In Ogden, the Eccles Conference Center served as the venue for the Economic Forecast, co-sponsored by the Ogden-Weber Chamber of Commerce. In addition to Eisenberg, the speakers were Randy Boyle, Ph.D., a professor at the Goddard School of Business & Economics at Weber State University, and Michael Jeanfreau, senior economist at Utah’s Department of Workforce Services.

Boyle shared his knowledge and expertise in the field of cybersecurity, highlighting the growing role of artificial intelligence (AI) in cybersecurity and its potential impact on job growth. However, he also emphasized the importance of human skills in securing future employment, including:

  1. Novel problem solving
  2. Systemic thinking
  3. Experimentation
  4. Collaboration

“Cybersecurity is adapting to AI,” Boyle said. He suggested that the best thing people can do is to teach their children to be good people with high standards so they won’t be tempted to use AI in a negative way.

Randy Boyle: Slides

Randy Boyle: Speech

Michael Jeanfreau spoke just before Eisenberg and shared information about Utah’s economy.

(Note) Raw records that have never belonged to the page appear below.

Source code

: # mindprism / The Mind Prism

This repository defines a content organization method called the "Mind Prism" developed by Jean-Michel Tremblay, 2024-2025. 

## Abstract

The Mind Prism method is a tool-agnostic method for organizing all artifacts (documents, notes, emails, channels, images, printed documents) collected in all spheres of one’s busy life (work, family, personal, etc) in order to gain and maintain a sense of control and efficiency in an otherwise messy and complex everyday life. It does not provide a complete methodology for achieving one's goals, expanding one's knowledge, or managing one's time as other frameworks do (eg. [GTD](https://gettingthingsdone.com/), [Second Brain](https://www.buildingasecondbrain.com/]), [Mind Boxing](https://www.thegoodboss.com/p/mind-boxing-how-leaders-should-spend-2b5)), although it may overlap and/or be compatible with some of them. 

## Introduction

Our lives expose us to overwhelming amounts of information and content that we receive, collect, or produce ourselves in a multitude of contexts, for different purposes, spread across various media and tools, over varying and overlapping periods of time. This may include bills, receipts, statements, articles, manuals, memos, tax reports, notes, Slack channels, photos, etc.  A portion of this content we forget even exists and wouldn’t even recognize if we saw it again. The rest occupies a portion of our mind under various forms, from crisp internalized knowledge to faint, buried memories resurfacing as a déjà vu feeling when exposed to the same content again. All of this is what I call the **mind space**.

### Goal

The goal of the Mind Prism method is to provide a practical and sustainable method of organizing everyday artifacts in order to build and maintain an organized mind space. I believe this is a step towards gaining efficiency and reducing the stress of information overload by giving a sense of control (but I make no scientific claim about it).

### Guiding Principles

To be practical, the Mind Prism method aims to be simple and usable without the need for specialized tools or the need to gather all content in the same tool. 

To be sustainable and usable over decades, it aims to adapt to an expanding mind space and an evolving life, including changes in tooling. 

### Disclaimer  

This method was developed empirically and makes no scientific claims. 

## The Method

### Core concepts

He noted Utah’s swift economic recovery from the pandemic, with the addition of 150 more jobs statewide compared to pre-pandemic levels. “Utah is an educated state. We like education,” Jeanfreau said. “However, that sometimes can be a mismatch because it can be tough to find jobs that mirror the education people are receiving.”

Jeanfreau explained that Utah’s job market is increasingly offering opportunities for individuals with only a high school education. He also addressed the issue of an aging workforce not being replaced quickly enough, but did point out that Utah is doing better in that area than other states.

In addition, Jeanfreau noted that because more and more people are moving to Utah, Utah is suffering from a housing shortage, which has caused home prices to increase dramatically. Despite these challenges, he expressed optimism about Utah’s robust economy, attributing it to a rising population, educated workforce and a vibrant entrepreneurial environment. He concluded by suggesting that Utah’s stronger economy would mitigate the impact of a recession compared to other states.